═══ Given records

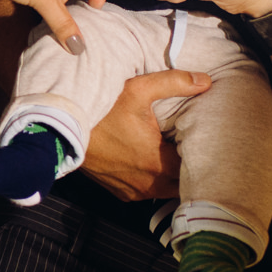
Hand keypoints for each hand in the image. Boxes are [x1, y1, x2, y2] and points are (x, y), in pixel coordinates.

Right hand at [79, 69, 209, 200]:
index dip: (205, 156)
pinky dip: (153, 181)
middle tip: (195, 148)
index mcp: (157, 164)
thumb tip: (205, 80)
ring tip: (176, 155)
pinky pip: (146, 192)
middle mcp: (147, 184)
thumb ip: (175, 83)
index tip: (208, 142)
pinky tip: (152, 162)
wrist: (62, 131)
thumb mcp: (138, 89)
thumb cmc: (99, 112)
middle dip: (191, 168)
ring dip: (172, 176)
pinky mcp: (119, 191)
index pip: (196, 170)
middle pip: (183, 183)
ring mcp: (132, 191)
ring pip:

══════

**To do:** Print exactly the lines from the one with "pinky pip: (146, 192)" through the end of the data, inclusive.

**Answer to the exercise:**
pinky pip: (146, 192)
middle mcp: (147, 184)
thumb ip: (175, 83)
index tip: (208, 142)
pinky tip: (152, 162)
wrist: (62, 131)
thumb mcp: (138, 89)
thumb cmc: (99, 112)
middle dip: (191, 168)
ring dip: (172, 176)
pinky mcp: (119, 191)
index pip: (196, 170)
middle pip: (183, 183)
ring mcp: (132, 191)
ring pip:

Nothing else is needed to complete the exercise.